W pralni strajkowały
W tym roku Rybnik 90 ponownie wygrał przetarg na pranie brudnej odzieży dla Kompanii Węglowej. Na początku marca w pralniach przy KWK Szczygłowice doszło nawet do strajku pracujących tam kobiet. – Właśnie zakończyłyśmy protest, ponieważ dowieziono nam pieniądze za styczeń – powiedziała nam jedna z kobiet zaraz po strajku. Praczki, jak udało się nam ustalić, pracują tam obecnie niezgodnie z prawem. Oficjalnie zatrudnione są na umowę zlecenie za 280 zł na rękę za miesiąc, tymczasem nieoficjalnie, do kieszeni mają dostawać 5 zł na godzinę (czyli kilka razy więcej).
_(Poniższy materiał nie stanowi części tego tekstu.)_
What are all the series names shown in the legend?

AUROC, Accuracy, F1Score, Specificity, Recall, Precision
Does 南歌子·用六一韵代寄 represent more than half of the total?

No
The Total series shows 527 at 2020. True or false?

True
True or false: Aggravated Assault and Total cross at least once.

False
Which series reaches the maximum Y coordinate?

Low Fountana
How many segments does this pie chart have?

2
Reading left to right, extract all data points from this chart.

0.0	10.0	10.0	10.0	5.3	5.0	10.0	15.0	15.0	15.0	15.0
W zeszłym tygodniu również otrzymały wypłaty z opóźnieniem. By je dostać musiały pracodawcy grozić, jak twierdzą. Większość z nich to mieszkanki Leszczyn.
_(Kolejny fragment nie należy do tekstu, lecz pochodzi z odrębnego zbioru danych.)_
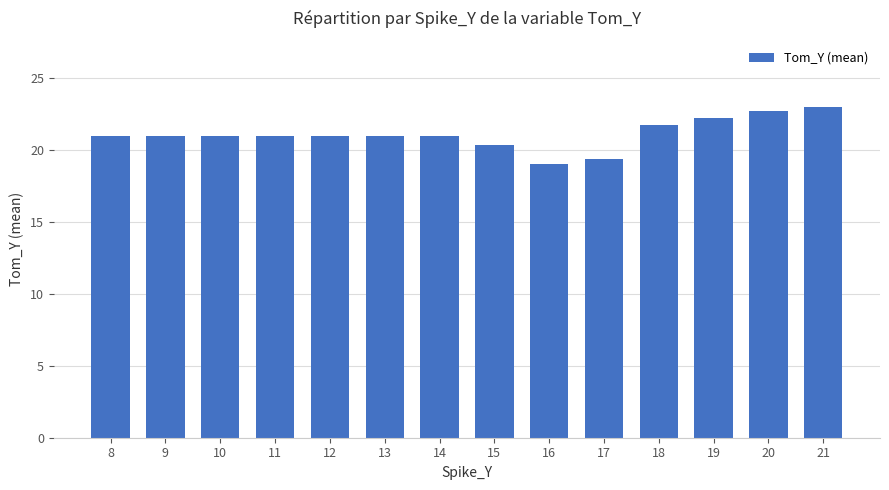

How many data points does each series have?

14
– O takim fakcie nie było nam wiadomo, oczywiście potraktujemy to jako sygnał, by wszcząć kontrolę. Jeśli pracodawca na lewo rozlicza się ze swymi pracownikami, to rzecz jasna absolutnie łamie prawo, i nie płaci zarówno podatków, ale i ubezpieczeń – wyjaśnia Ireneusz Lepiarczyk, pełniący obowiązki naczelnika Urzędu Skarbowego w Rybniku.
Ustawiony przetarg?
Dlaczego rybnickiemu związkowi udało się wygrać przetarg? Za wypranie 1,2 mln kg górniczych ubrań Ogólnopolski Związek Zawodowy Rybnik 90, zaproponował 1,55 zł za kilogram, gdzie inne firmy oferowały od 2 do 2,3 zł. W sprawie samego przetargu związkowcy z Sierpnia 80 złożyli ponad miesiąc temu zawiadomienie do prokuratury. Ich zdaniem przy przetargu doszło do wielu nieprawidłowości, a nawet twierdzą, że był on ustawiony. – Rzeczywiście, było takie zawiadomienie, jednak odmówiłam wszczęcia podstępowania, ponieważ prokuratura nie dopatrzyła się w tym przypadku jakichkolwiek znamion przestępstwa – wyjaśnia prokurator Anna Mucha z Prokuratury Rejonowej Katowice – Południe. Jednak związki zawodowe złożyły kolejne zawiadomienia. Obecnie prokuratorzy sprawdzają, czy istnieje zasadność podjęcia śledztwa. Nie udało się nam skontaktować ze Stanisławem Duczkowskim, prezesem zarządu Rybnik 90. –Materiały w mediach pojawiają się zawsze wtedy, gdy organizowane są przetargi na usługi pralnicze. To wszystko po to, by Rybnik 90 nie wygrał – powiedział we wcześniejszych rozmowach z naszym dziennikarzem.